Social Security Information Systems Near Collapse
matty619 writes "An Information Week article warns that the computer systems that run the Social Security Administration may collapse by 2012 due to increased workload, and a half-billion-dollar upgrade won't be ready until 2015. One of the biggest problems is the agency's transition to a new data center, according to a report (PDF) by the SSA's Inspector General. The IG has characterized the replacement of the SSA's National Computer Center — built in 1979 — as the SSA's 'primary IT investment' in the next few years."
Now I've RTA I do.. it's just talking about hardware..
1) Data acquisition (who has incrementally paid into the system) - this is B.S. accounting because it's all going to come from the general tax fund soon anyway, so why the charade?
They gather that data to verify eligibility and calculated benefit payout. Don't you get an annual statement listing what you earned for the past X years and if you were to become disabled you would get Y dollars per month, etc? I just got my annual statement on Friday.
They send this out annually because if the food store that I worked at in 1991 forgot to credit me with that income, its a heck of a lot easier to set the record straight in 1992 rather than waiting for me to retire or become disabled decades later and ooops I haven't paid in enough "fully qualified" years for whatever benefit.
Also if someone steals your SS number and works under it, you can trivially figure out how much money they earn, which is interesting.
"Science flies us to the moon. Religion flies us into buildings." - Victor Stenger
It's appropriate, since the entire "social security trust fund" is nothing but IOUs from a government that's deeper in debt than any other government has ever been in all of recorded history.
-jcr
But the US also has an economy that's larger than any other economy in recorded history. How large is the debt in proportion to the economy? How much of that debt is owed to the social security trust fund?
Year, Debt (in $B), Debt/GDP
2005 12638.4 62.77
2006 13398.9 63.49
2007 14077.6 63.99
2008 14441.4 69.15
2009 14258.2 83.29
2010 14623.9 94.27 (projected)
There were precisely six years in our nation's history when our debt-to-GDP ratio was over 90%: 1944-1949. Of course, we had a huge jobs program back then, which was pumping up the economy. We were able to leverage that momentum to pay down the debt to 50-year debt/GDP lows by the mid 1970s (although the absolute size of the debt kept increasing through that period).
Source: http://www.usgovernmentspending.com/federal_debt_chart.html
The net present value of total OASDI costs over the next 75 years is estimated to be about $5.3T, or about 37% of the present value of the debt. On the other hand, the net present value of Medicare part A costs over the same window is $13.4T, or 94% of the present value of the debt. As anyone who is familiar with the numbers will tell you, Medicare is a much larger and more immediate problem than Social Security.

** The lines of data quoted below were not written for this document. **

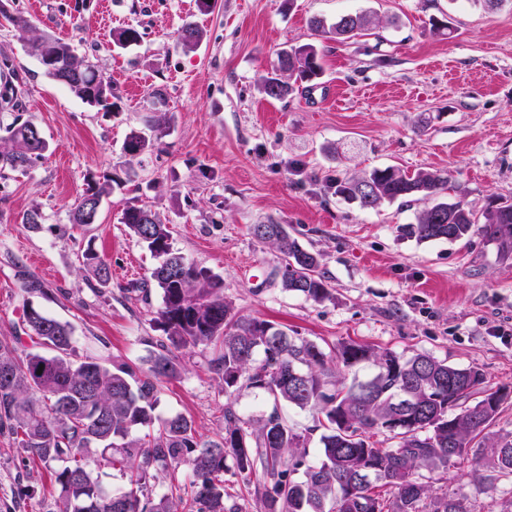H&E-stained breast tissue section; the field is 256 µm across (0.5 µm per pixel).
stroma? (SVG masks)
Listing matches in <instances>:
<instances>
[{
	"mask_svg": "<svg viewBox=\"0 0 512 512\" xmlns=\"http://www.w3.org/2000/svg\"><path fill=\"white\" fill-rule=\"evenodd\" d=\"M1 1L28 26L0 25V62L24 89L20 112L0 111V145L19 120L49 148L25 169L0 170V338L32 307L69 324L78 353L147 369L162 297L155 287L145 299L127 292L155 264L120 222L136 204L168 224L175 249L223 278L242 315L323 347L354 341L476 366L488 387L512 389V261L477 234L409 236L424 201L363 210L325 189L330 177L394 165L448 172L449 201L477 211L493 197L512 200V0L492 11L480 0H217L210 10L199 0ZM364 10L380 20L375 35L339 43L311 25ZM435 19L450 35L432 33ZM189 23L203 32L191 51L178 43ZM129 26L139 42L116 46L114 32ZM45 33L97 64L112 83L111 111L44 75L31 44ZM307 43L323 51L315 88L283 100L261 93L278 52ZM157 89L164 103L154 102ZM154 125L162 138L126 154L130 133ZM130 168L138 179L104 198L95 224L75 226L88 181ZM29 210L41 213L39 228L22 224ZM271 223L319 254L329 299L282 288L278 253L250 232ZM89 246L109 265V283L85 271ZM26 273L42 290L26 289ZM208 356L200 347L185 356L154 416L184 415L211 440L225 405L256 417L272 405L249 390L226 400ZM474 469L468 457L423 478L434 495L463 492L501 512L512 485L487 496ZM57 494L49 470L0 434V512H45Z\"/></svg>",
	"mask_w": 512,
	"mask_h": 512,
	"instance_id": "35a3bbf8",
	"label": "stroma"
}]
</instances>
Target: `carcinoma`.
<instances>
[{
	"instance_id": "carcinoma-1",
	"label": "carcinoma",
	"mask_w": 512,
	"mask_h": 512,
	"mask_svg": "<svg viewBox=\"0 0 512 512\" xmlns=\"http://www.w3.org/2000/svg\"><path fill=\"white\" fill-rule=\"evenodd\" d=\"M379 20L366 13L342 15L329 28L315 29L338 42L370 35ZM203 38L185 27L179 44L187 50ZM32 51L44 74L63 82L84 103H105L111 84L89 58L72 45L45 35ZM323 75L322 55L314 44L280 52L263 78V92L282 100L299 83ZM10 147L0 151V169H24L41 157L48 143L29 123L8 128ZM106 172L87 191L96 203L135 181ZM333 194L362 208H377L422 196L430 205L407 226L422 241H458L478 233L512 259V203L492 200L481 214L444 197L448 174L421 171L413 176L396 166L375 168L360 177L329 180ZM121 223L156 260L149 278L129 288L148 296L162 290V307L153 321L162 336H149L151 364L140 370L80 355L71 328L30 308L20 328L33 348H19L20 337L0 340V434L13 437L27 457L48 467L59 488L56 509L48 512H238L224 488L227 459L251 482L263 478L265 512H483L463 493L430 498L420 470L448 467L469 451L483 460L475 478L486 493L512 484V439L492 442L484 430L497 417L505 394L486 388L476 367L461 368L425 354L343 342L329 349L291 336L274 322L239 314L224 300V279L173 249L171 231L145 206H127ZM252 235L279 253L282 288L314 302L330 297V283L318 256L305 249L283 224H254ZM83 265L96 280L111 278L108 264L92 249ZM199 345L211 348L209 369L220 392L230 398L243 389L265 395L272 411L253 421L232 405L224 408V430L215 440L199 439L193 422L175 415L155 424L161 383L180 374L183 356ZM372 363L378 371L363 380L346 379L336 368ZM288 403L317 415L320 460L306 463L310 434L297 431L278 406ZM397 419L400 426L388 423ZM156 427L148 445L131 438L140 428ZM388 434L394 445L372 440ZM129 474L122 492L104 488L91 464ZM191 473L179 478L181 464ZM169 477L166 493L149 490L153 473ZM302 472L303 477L295 474Z\"/></svg>"
}]
</instances>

Source: http://www.cga.ct.gov/2010/rpt/2010-R-0197.htm
Next time, look up the numbers yourself, ya lazy bum.
This post expresses my opinion, not that of my employer. And yes, IAAL.
Social Security has always been a pay-as-you-go system, regardless of the public's general misconception about it as "savings" or "investment". The current version of it, adopted from the recommendations of the 1983 Greenspan commission, does have the Boomer generation overpay -- but the commission's plan, which Congress promised to follow, was that the rest of the federal government would run a balanced budget, the national debt would slowly roll over into the SS trust fund, and when the Boomers retired those bonds would be paid for by borrowing from the public again. About the time the last of the Boomers died, the SS trust fund and the US public debt would sit where they were in the mid 1980s, adjusted for population, inflation, and productivity gains. Except for the balanced budget part, things are playing out very close to the commission's forecasts.
After the Boomers, the system reverts to complete pay-as-you-go, requiring a stable 6.2% of GDP. Everyone's forecasts for outlays shows them to be stable, from the SSA itself to the most conservative think tanks. Unfortunately, the commission assumed that future gains from productivity would be shared across the entire spectrum of income; if that had happened, the debate we would be having today would be regarding a permanent small adjustment of the SS tax rates down. But the productivity gains for the last 20 years have been largely captured by those making more than the SS cap, so are not being taxed. A small change in the cap formula, phased in over a decade, would erase the problem entirely.
Productivity gains are why it's not a Ponzi scheme. If you don't include such gains, you simply get the wrong answer.